--- WORK TASK A ---
In the entries below, switch "desktop" to "mobile" and keep everything else the same. Leave the pictures out of your answer.

--- PASSAGE FOR REVIEW ---
= Beginning of Section =

All of lore.kernel.org
 help / color / mirror / Atom feed
* [PATCH] Remove MSI IRQ storms prevention logic
@ 2011-07-15  2:44 Haitao Shan
  0 siblings, 0 replies; only message in thread
From: Haitao Shan @ 2011-07-15  2:44 UTC (permalink / raw)
  To: Keir Fraser; +Cc: xen-devel

[-- Attachment #1: Type: text/plain, Size: 8510 bytes --]

Hi, Keir,

The attached patch removes the unneeded MSI IRQ prevention logic.

The reason is:
1. The logic has negative impact on 10G NIC performance (assigned to
guest) by lowering the interrupt frequency that Xen can handle.
2. Xen already has IRQ rate limit logic, which can also help to
prevent IRQ storms.

Signed-off-by:          Shan Haitao <haitao.shan@intel.com>

diff -r 00d2c5ca26fd xen/arch/x86/hvm/vlapic.c
--- a/xen/arch/x86/hvm/vlapic.c	Fri Jul 08 18:35:24 2011 +0100
+++ b/xen/arch/x86/hvm/vlapic.c	Thu Jul 14 23:32:38 2011 +0800
@@ -400,8 +400,6 @@ void vlapic_EOI_set(struct vlapic *vlapi

     if ( vlapic_test_and_clear_vector(vector, &vlapic->regs->data[APIC_TMR]) )

= End of Section =

--- EXTRACTED DATA ---

= Beginning of Section =

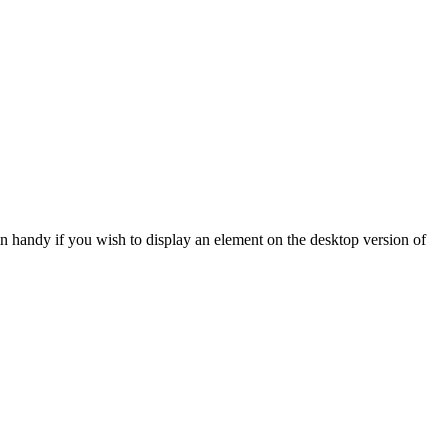
in handy if
you wish to display an element on the desktop version of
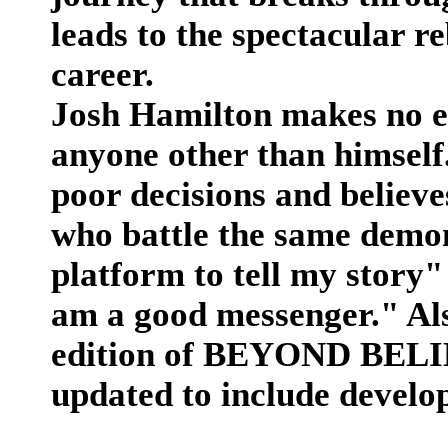
leads to the spectacular r
career.
Josh Hamilton makes no e
anyone other than himself.
poor decisions and believe
who battle the same demon
platform to tell my story"
am a good messenger." Als
edition of BEYOND BELIEF
updated to include develo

= End of Section =

--- WORK TASK B ---
Render this sentence from the patch message above in Spanish: "The attached patch removes the unneeded MSI IRQ prevention logic."

--- RESPONSE AREA A ---
in handy if
you wish to display an element on the mobile version of
leads to the spectacular r
career.
Josh Hamilton makes no e
anyone other than himself.
poor decisions and believe
who battle the same demon
platform to tell my story"
am a good messenger." Als
edition of BEYOND BELIEF
updated to include develo

--- RESPONSE AREA B ---
El parche adjunto elimina la lógica innecesaria de prevención de IRQ MSI.